== Work instructions ==
Extract every line below that contains the word "gedefinieerd".

== Raw data ==

────

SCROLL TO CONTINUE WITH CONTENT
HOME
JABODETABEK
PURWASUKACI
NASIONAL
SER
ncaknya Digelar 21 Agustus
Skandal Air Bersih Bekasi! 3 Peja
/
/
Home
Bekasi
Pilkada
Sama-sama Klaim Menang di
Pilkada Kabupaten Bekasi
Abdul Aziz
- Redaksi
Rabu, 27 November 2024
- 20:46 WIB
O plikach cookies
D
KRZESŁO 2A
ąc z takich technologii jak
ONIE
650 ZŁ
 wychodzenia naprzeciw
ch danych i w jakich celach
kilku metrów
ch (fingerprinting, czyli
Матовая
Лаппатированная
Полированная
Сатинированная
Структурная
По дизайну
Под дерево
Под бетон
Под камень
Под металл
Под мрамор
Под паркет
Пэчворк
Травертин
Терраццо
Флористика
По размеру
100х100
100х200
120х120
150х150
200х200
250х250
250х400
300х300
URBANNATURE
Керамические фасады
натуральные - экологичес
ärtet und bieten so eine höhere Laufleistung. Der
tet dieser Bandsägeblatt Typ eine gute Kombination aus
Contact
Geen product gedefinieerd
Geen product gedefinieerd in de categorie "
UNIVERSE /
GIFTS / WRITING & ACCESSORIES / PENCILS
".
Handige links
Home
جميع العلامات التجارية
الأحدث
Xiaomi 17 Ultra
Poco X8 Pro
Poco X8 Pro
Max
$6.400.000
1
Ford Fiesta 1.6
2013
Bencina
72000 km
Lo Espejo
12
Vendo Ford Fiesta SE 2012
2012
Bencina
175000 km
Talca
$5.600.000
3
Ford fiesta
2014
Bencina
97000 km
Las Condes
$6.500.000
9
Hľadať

────

== Written solution ==
Geen product gedefinieerd
Geen product gedefinieerd in de categorie "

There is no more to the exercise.